Quatre otages algériens, dont le consul Boualem Sias, ont bouclé, hier, leur 405e jour de détention par le groupe terroriste Mujao (Mouvement pour l’Unicité et le Jihad en Afrique de l’Ouest). Enlevés le 5 avril 2012 à Gao, deuxième ville malienne, par les fous de Dieu du Mujao, quatre sur les sept otages algériens sont toujours retenus quelque part au Sahel. Que deviennent-ils ? Comment l’Etat algérien traite-t-il la situation ? Faut-il engager une opération militaire pour les libérer ou doit-on suivre la voie des négociations ?

Leur rapt remonte à 405 jours. Durant toute cette période, le sort des quatre diplomates algériens, dont le consul de Gao, reste toujours inconnu. Dans les trois premiers mois qui ont suivi leur enlèvement, ils étaient sept otages l’un d’eux a été décapité par les hordes d’Abou Gaâgaâ, alors chef du Mujao, et deux autres ont été relâchés par le même émir.

Le reste, soit aujourd’hui quatre, demeure en captivité. Où sont-ils ? La question est pertinente dans la mesure où les djihadistes du Mujao ont quitté, presque tous, le nord du Mali pour d’autres horizons, fuyant les frappes aériennes et les combats sur le terrain de l’armée française et de la force africaine.

C’est en échappant à l’opération Serval que les terroristes du Mujao avaient emporté avec eux les quatre Algériens. Mais où ? Certains disent qu’ils sont vivants et détenus au Niger, alors que d’autres sources expliquent que les otages ont été emmenés vers l’Algérie.

Entre les deux versions avancées, seule la première paraît logique dans la mesure où les terroristes du Mujao ont déjà revendiqué le double attentat suicide ayant ciblé le Niger le mois passé.

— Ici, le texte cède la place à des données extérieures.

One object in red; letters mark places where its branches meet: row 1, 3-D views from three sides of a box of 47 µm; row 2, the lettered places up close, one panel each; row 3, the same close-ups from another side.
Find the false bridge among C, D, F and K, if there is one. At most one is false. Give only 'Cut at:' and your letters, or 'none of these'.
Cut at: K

Ce qui signifie que les islamistes armés du Mujao se sont retranchés dans les monts du Niger. Cependant, il est fort probable que les quatre otages algériens soient emmenés au Burkina Faso, là où le président burkinabé, Blaise Compaoré, est en train de négocier avec Abou Gaâgaâ pour un éventuel cessez- le-feu.

Alors que devient la piste malienne ? Certainement pas, il est inimaginable que les otages algériens soient toujours détenus au nord du Mali vu la présence massive des troupes africaines, maliennes et françaises et beaucoup plus importantes, encore, américaines et anglaises là-bas.

Donc, où sont-ils au juste ? Ce qu’il faut retenir, c’est que les abris dans lesquels les terroristes prennent refuge souvent se trouvent dans les monts, comme c’est le cas en Afghanistan. C’est ici que ces derniers arrivent à se réfugier pour fuir les forces multinationales.

Des drones français pour localiser les otages algériens Malgré l’utilisation des drones par l’armée française dans le massif désertique du Mali, voire du Niger, il est presque impossible de localiser les otages algériens tout comme les quatre otages français, détenus, eux aussi, par Al-Qaïda au Maghreb islamique (AQMI), et que la France tente toujours de libérer.

Du coup, la vie des otages algériens est sérieusement en danger, d’autant que tout le monde se rappelle la mort des deux otages français, tués par une frappe aérienne «accidentelle» de l’armée française au mois de mars dernier.

Au moment où les quatre diplomates algériens sont détenus dans un lieu secret, quelque part au Sahel, des drones appartenant à l’armée française ont déjà lancé des frappes chirurgicales visant des véhicules conduits par des terroristes. Une situation qui pourrait mettre en danger la vie des quatre otages algériens.

Selon des informations confirmées, un convoi de quatre véhicules tout-terrain appartenant à des terroristes d’AQMI a été visé il y a quelques mois par une frappe aérienne non identifiée à Aricha, au nord de la localité de Taoudenni, dans une région très désertique, non loin des frontières algérienne et mauritanienne.

Selon des témoignages de touaregs Ifoghas, au moins sept terroristes auraient péri dans ce raid tandis que dix autres auraient été blessés. Les terroristes auraient aperçu des avions volant à très haute altitude peu de temps avant qu’un ou plusieurs missiles ne s’abattent sur les véhicules. Depuis quelques mois, la région du nord du Mali est fréquemment survolée par des drones et des avions de reconnaissance de tous types.

Des drones auraient été aperçus au-dessus du fleuve Niger et aux confins du Mali et du Niger. Ce genre de raids et le mode opératoire ressemblent à ceux effectués par les drones américains au-dessus de l’Afghanistan, du Pakistan, du Yémen et de la Somalie.